Dataset entries
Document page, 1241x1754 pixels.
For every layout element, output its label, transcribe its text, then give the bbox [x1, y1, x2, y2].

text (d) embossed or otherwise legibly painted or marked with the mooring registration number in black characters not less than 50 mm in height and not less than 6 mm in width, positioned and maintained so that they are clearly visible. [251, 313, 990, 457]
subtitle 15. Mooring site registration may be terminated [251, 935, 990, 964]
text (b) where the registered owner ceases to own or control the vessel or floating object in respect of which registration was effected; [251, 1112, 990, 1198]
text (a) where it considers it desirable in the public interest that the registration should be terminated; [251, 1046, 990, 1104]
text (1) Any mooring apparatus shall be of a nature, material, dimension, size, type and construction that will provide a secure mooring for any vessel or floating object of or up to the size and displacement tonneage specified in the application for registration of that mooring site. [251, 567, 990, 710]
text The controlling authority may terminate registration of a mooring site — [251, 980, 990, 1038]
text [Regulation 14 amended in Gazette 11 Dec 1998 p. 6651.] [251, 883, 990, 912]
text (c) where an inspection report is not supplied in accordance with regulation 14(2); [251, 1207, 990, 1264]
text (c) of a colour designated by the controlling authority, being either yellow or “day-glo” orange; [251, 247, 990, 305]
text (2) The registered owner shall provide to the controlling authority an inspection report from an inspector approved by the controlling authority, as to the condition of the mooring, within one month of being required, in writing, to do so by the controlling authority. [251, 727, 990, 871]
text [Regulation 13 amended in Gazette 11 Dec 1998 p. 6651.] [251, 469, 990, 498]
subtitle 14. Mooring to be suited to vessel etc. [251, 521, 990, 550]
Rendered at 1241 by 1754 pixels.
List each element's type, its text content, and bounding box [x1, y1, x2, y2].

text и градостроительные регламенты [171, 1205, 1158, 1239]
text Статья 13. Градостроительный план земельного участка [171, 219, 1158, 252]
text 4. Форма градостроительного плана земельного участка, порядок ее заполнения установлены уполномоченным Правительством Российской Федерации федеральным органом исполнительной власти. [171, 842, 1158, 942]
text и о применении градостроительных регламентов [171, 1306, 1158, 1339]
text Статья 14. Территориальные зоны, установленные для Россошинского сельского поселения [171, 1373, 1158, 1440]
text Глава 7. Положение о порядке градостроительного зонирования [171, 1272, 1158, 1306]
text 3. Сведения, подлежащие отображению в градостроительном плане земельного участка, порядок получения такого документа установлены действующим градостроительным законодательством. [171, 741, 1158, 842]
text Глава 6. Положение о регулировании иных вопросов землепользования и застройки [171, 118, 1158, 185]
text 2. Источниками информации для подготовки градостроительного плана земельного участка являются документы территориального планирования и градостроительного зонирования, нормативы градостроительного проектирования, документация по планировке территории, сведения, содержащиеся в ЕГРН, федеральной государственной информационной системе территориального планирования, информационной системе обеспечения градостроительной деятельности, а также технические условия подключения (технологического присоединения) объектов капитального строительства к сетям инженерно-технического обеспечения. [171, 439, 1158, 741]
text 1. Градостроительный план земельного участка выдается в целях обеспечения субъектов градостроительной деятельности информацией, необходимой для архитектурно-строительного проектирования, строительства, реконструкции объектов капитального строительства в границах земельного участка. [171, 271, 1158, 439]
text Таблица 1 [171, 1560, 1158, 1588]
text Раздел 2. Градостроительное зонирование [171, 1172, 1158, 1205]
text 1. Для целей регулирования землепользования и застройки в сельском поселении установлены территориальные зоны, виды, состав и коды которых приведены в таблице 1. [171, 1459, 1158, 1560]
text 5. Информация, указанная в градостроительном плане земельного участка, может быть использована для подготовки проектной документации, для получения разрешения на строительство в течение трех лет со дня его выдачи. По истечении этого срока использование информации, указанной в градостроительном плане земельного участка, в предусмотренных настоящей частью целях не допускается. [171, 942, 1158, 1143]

TASK BRIEF: Give the data again in full, keeping every line as it was.

OUTPUT OF THE EXERCISE:
Document page, 1241x1754 pixels.
For every layout element, output its label, transcribe its text, then give the bbox [x1, y1, x2, y2].

text (d) embossed or otherwise legibly painted or marked with the mooring registration number in black characters not less than 50 mm in height and not less than 6 mm in width, positioned and maintained so that they are clearly visible. [251, 313, 990, 457]
subtitle 15. Mooring site registration may be terminated [251, 935, 990, 964]
text (b) where the registered owner ceases to own or control the vessel or floating object in respect of which registration was effected; [251, 1112, 990, 1198]
text (a) where it considers it desirable in the public interest that the registration should be terminated; [251, 1046, 990, 1104]
text (1) Any mooring apparatus shall be of a nature, material, dimension, size, type and construction that will provide a secure mooring for any vessel or floating object of or up to the size and displacement tonneage specified in the application for registration of that mooring site. [251, 567, 990, 710]
text The controlling authority may terminate registration of a mooring site — [251, 980, 990, 1038]
text [Regulation 14 amended in Gazette 11 Dec 1998 p. 6651.] [251, 883, 990, 912]
text (c) where an inspection report is not supplied in accordance with regulation 14(2); [251, 1207, 990, 1264]
text (c) of a colour designated by the controlling authority, being either yellow or “day-glo” orange; [251, 247, 990, 305]
text (2) The registered owner shall provide to the controlling authority an inspection report from an inspector approved by the controlling authority, as to the condition of the mooring, within one month of being required, in writing, to do so by the controlling authority. [251, 727, 990, 871]
text [Regulation 13 amended in Gazette 11 Dec 1998 p. 6651.] [251, 469, 990, 498]
subtitle 14. Mooring to be suited to vessel etc. [251, 521, 990, 550]
Rendered at 1241 by 1754 pixels.
List each element's type, its text content, and bounding box [x1, y1, x2, y2].

text и градостроительные регламенты [171, 1205, 1158, 1239]
text Статья 13. Градостроительный план земельного участка [171, 219, 1158, 252]
text 4. Форма градостроительного плана земельного участка, порядок ее заполнения установлены уполномоченным Правительством Российской Федерации федеральным органом исполнительной власти. [171, 842, 1158, 942]
text и о применении градостроительных регламентов [171, 1306, 1158, 1339]
text Статья 14. Территориальные зоны, установленные для Россошинского сельского поселения [171, 1373, 1158, 1440]
text Глава 7. Положение о порядке градостроительного зонирования [171, 1272, 1158, 1306]
text 3. Сведения, подлежащие отображению в градостроительном плане земельного участка, порядок получения такого документа установлены действующим градостроительным законодательством. [171, 741, 1158, 842]
text Глава 6. Положение о регулировании иных вопросов землепользования и застройки [171, 118, 1158, 185]
text 2. Источниками информации для подготовки градостроительного плана земельного участка являются документы территориального планирования и градостроительного зонирования, нормативы градостроительного проектирования, документация по планировке территории, сведения, содержащиеся в ЕГРН, федеральной государственной информационной системе территориального планирования, информационной системе обеспечения градостроительной деятельности, а также технические условия подключения (технологического присоединения) объектов капитального строительства к сетям инженерно-технического обеспечения. [171, 439, 1158, 741]
text 1. Градостроительный план земельного участка выдается в целях обеспечения субъектов градостроительной деятельности информацией, необходимой для архитектурно-строительного проектирования, строительства, реконструкции объектов капитального строительства в границах земельного участка. [171, 271, 1158, 439]
text Таблица 1 [171, 1560, 1158, 1588]
text Раздел 2. Градостроительное зонирование [171, 1172, 1158, 1205]
text 1. Для целей регулирования землепользования и застройки в сельском поселении установлены территориальные зоны, виды, состав и коды которых приведены в таблице 1. [171, 1459, 1158, 1560]
text 5. Информация, указанная в градостроительном плане земельного участка, может быть использована для подготовки проектной документации, для получения разрешения на строительство в течение трех лет со дня его выдачи. По истечении этого срока использование информации, указанной в градостроительном плане земельного участка, в предусмотренных настоящей частью целях не допускается. [171, 942, 1158, 1143]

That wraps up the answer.